Aos 71 anos de idade, o diretor Martin Scorsese prova, com “O Lobo de Wall Street” (2013), estar no auge de sua carreira. Mostrando uma vitalidade que parecia haver se perdido em alguns dos seus filmes anteriores, Scorsese consegue revitalizar-se e entrega um dos filmes mais insanos e excessivamente engraçados da temporada de premiações americanas, que culminou com cinco indicações d’O Lobo ao Oscar 2014.
Martin continua com sua predileção por personagens solitários, quase psicopatas sociais, que conseguem se reinventar ou mergulham em um espiral de decadência do qual não mais conseguem voltar. Jordan Belfort (um Leonardo DiCaprio à beira da perfeição), o personagem central de “O Lobo de Wall Street”, é o anti-herói “scorsesiano” por excelência: sua ambição só é comparável com o tamanho de seu apetite por sexo, drogas e diversão, que vão desde elevados patamares de afronta a códigos morais até discursos motivacionais verborrágicos.
Martin gosta de retratar esses personagens tanto em ambientes hostis, onde eles não passam de meros coadjuvantes dentro de uma existência desumana e/ou violenta (“Sexy e Marginal”, “Caminhos Violentos”, “Taxi Driver”, “Touro Indomável”, “Os Infiltrados”), quanto em ambientes de extrema riqueza, envoltos em uma sucessão de abuso de poder, gastos desenfreados e violência doméstica (“A Época da Inocência”, “Os Bons Companheiros”, “Cassino”, “O Aviador”).
Em “O Lobo”, o jovem empreendedor Jordan (DiCaprio) adentra o mundo das vendas de ações de Wall Street, nos anos 80/90, com um sábio conselho: “não importa o quanto eles ganham, o que importa é quanto nós ganhamos”, dito pelo personagem do ator Matthew McConaughey, em uma pequena participação. A partir daí vemos Jordan em sua escalada de lucros milionários e gastos desenfreados vendendo pequenas ações que, na maioria das vezes, acabam por lesar seus clientes. Com um time de séquitos afoitos pelo estilo de vida que constrói pra si e demonstra através de festas intermináveis, regadas a sexo e drogas, Jordan cria uma alcateia de lobos ávidos por dinheiro fácil, não se importando como ou de onde este dinheiro venha.
Com um humor ácido e corrosivo, em um filme que poderia virar um grande dramalhão na mão de um diretor menos experiente, que optaria por edificantes lições de moral, é transformado aqui, nas mãos hábeis de Martin e na montagem certeira de sua parceira constante Thelma Schoonmaker, em uma obra de ritmo impecável (apesar de suas três horas de duração).
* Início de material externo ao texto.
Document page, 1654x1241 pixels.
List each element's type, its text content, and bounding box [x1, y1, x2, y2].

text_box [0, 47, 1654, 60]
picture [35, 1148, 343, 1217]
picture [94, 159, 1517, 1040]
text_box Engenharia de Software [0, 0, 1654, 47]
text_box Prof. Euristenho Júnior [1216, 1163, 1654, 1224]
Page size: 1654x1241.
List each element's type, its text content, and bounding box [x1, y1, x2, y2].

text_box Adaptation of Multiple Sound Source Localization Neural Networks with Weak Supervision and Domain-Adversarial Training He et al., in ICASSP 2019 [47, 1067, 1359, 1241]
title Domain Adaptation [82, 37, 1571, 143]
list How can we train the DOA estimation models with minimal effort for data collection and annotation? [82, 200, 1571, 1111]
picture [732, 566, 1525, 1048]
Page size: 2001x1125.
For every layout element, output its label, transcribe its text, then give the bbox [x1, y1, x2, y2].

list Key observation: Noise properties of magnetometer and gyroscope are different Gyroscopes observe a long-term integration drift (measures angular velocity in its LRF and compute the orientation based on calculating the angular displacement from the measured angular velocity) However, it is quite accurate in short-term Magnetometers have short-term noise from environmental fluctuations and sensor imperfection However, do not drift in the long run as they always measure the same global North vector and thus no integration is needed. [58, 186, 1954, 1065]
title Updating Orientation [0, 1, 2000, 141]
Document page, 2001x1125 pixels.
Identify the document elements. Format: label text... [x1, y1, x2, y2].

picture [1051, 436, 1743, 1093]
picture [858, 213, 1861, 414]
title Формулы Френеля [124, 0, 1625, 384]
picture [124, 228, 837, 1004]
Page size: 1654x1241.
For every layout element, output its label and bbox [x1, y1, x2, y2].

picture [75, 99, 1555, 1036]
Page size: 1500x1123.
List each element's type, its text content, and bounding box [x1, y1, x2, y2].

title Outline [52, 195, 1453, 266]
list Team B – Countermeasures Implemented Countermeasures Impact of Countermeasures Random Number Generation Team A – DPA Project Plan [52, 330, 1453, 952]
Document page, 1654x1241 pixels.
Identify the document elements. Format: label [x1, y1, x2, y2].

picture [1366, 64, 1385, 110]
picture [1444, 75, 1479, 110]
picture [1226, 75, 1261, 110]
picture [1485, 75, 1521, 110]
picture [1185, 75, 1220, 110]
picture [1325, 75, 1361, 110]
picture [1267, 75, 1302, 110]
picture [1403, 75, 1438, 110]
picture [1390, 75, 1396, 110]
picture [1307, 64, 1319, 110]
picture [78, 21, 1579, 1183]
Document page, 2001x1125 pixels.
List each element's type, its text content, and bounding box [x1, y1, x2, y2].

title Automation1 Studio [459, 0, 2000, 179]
Criando uma infinidade de cenas antológicas (a quase overdose com sedativo é hilária), Martin deixa seu elenco solto para brilhar, especialmente o ator Leonardo DiCaprio, aqui na sua melhor parceria com o diretor (as anteriores foram “Gangues de Nova York”, “O Aviador”, “Os Infiltrados” e “Ilha do Medo”) e em um dos melhores papéis de sua carreira, até então. Como uma espécie de “O Grande Gatsby “de Wall Street, Leonardo consegue desenvolver a dose certa de repulsa e simpatia que temos pelo personagem e que ancora toda a narrativa do filme. Scorsese foi acusado de edulcorar um modo de vida amoral, como se estivesse glamourizando as trapaças de Jordan e o colocando como um herói nessa jornada aos bastidores do poder. Tudo isso é uma grande bobagem, o que Martin faz é entregar um filme espetacular, repleto de boas sacadas visuais, com um roteiro certeiro e um ator que se entrega de corpo e alma a proposta sugerida.
Há tempo não víamos um filme adulto, forte, sem concessões fáceis que sai de dentro do sistema dos grandes estúdios, bancado por um cineasta que ajudou a moldar um “novo” cinema americano nos idos dos anos 70, juntamente com outros diretores, com filmes de baixo orçamento, criativos e que se transformaram em grandes sucessos de bilheteria. Enquanto alguns desses “companheiros” de Martin se aposentaram (como George de Lucas que vendeu a Lucasfilm para a Disney), outros insistem em projetos acadêmicos e “caretas” como Steven Spielberg (“Lincoln”, “Cavalo de Guerra”), ou como Francis Ford Coppola, que preferiu cuidar de sua vinícola na Califórnia e fazer pequenos filmes de baixo orçamento que nada lembra seus grandiosos retratos da máfia italiana, Scorsese continua aquele jovem que não tem medo de errar ou ousar em suas novas empreitadas. Com isso consegue, após alguns filmes que mostravam sinal de cansaço, voltar ao panteão dos diretores que melhoram com o tempo, entregando um dos melhores filmes do ano. Se não for o melhor com certeza será o mais insanamente sarcástico de todos eles.